A new investigational therapy has been detected for the treatment of bladder cancer. This discovery was made by a team of researchers led by the Columbia University Medical Cancer faculty. Through the use of a research model involving mice, they succeeded in identifying a novel treatment for bladder cancer.
This mice model is said to closely resemble the various factors of bladder cancer that take place in humans. With the help of this model, the researchers could further reveal that the p53 and PTEN genes, which are the two tumor suppressor genes, were not active in invasive bladder cancer.
This research was jointly led by Drs. Cory Abate-Shen and Carlos Cordon-Cardo, professors in the Departments of Urology and Pathology & Cell Biology and associate directors in the Herbert Irving Comprehensive Cancer Center, Columbia University Medical Center and New York-Presbyterian Hospital.
They discovered that the newly developed model, by obstructing the route of the mTOR signaling pathway, brought about a stop in the growth of the tumor. It was found that with the help of the rapamycin drug, the mTOR could be stopped in its route, which would in turn lower the growth and replication of tumor in mice.

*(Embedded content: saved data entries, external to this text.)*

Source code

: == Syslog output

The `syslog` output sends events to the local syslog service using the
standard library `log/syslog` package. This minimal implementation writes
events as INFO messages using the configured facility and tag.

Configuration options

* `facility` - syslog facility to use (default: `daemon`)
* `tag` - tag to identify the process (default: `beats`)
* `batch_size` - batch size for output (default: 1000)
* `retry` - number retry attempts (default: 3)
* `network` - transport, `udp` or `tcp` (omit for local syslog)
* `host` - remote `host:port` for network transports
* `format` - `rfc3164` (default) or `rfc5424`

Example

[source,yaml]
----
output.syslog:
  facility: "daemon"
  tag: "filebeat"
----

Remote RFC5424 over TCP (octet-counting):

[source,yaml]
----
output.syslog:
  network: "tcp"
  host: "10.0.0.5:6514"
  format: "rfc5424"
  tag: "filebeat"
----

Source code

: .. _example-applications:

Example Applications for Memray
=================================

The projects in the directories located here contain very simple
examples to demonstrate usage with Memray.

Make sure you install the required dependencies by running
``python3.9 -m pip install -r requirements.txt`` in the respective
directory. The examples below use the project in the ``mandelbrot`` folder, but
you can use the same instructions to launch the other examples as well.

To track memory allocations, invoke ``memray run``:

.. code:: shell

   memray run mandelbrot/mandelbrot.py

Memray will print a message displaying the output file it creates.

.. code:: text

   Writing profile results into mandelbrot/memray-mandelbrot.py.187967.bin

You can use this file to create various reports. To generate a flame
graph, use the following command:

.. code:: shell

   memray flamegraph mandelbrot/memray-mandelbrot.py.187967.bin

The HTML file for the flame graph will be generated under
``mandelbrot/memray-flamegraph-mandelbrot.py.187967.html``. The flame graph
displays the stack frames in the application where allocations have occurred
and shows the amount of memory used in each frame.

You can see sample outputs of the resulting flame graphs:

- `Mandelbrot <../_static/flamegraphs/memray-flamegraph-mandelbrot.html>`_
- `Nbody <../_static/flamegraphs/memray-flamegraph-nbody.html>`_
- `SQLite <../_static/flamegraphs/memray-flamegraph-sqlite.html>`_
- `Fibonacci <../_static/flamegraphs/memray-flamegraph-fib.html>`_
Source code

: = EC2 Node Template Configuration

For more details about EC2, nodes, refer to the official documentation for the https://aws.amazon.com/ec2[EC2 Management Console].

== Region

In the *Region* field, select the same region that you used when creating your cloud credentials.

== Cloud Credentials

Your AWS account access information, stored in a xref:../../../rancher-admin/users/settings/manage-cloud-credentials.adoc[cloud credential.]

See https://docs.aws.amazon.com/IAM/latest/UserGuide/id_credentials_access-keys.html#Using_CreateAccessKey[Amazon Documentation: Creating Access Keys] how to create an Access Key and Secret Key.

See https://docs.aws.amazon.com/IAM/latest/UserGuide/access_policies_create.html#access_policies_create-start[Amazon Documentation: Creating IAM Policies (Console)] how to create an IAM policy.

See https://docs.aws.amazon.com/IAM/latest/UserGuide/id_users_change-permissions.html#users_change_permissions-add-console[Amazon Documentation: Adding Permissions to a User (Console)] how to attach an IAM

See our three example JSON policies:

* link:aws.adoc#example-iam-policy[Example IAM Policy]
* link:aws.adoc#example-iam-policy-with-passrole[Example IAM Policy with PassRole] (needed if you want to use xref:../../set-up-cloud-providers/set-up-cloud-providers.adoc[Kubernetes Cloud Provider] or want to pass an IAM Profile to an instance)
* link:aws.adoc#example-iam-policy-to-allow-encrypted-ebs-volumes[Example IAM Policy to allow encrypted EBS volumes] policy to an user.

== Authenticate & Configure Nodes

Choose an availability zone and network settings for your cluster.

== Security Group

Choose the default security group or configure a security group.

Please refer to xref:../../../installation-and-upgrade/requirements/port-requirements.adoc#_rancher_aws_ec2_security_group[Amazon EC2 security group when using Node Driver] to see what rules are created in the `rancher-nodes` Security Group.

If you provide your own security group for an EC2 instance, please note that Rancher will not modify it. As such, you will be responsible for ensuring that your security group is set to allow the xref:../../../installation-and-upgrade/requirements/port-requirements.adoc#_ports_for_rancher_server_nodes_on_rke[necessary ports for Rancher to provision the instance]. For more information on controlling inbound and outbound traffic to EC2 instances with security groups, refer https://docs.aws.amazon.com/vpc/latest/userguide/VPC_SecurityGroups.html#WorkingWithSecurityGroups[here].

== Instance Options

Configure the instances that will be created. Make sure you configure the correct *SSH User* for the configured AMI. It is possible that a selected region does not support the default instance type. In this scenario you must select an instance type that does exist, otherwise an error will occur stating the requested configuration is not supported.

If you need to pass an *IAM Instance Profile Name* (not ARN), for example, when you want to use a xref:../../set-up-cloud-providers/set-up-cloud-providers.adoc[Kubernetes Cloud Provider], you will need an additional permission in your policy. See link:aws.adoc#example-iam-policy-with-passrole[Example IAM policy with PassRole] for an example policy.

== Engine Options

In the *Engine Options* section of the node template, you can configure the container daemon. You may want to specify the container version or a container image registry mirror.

Dr. Abate-Shen, states that, “We believe that this new mouse model of human bladder cancer will be invaluable to the field of bladder cancer research. Already it has provided a relevant preclinical model for therapeutic investigations and a strong rationale for targeting the mTOR signaling pathway in patients with invasive bladder cancer.”
While, Dr. Cordon-Cardo says that, “Importantly, the new insights that this model has provided about the role of the inactivation of both p53 and PTEN in invasive bladder cancer may enable oncologists to more quickly identify patients with invasive disease, who may need aggressive treatment to slow the progression of their bladder cancer.”
It is strongly believed that this newly developed mouse model could be very useful in the research conducted on bladder cancer. These researchers are now believed to be in the midst of further analyzing and studying their research findings.
Their findings are published in issue of the Genes & Development.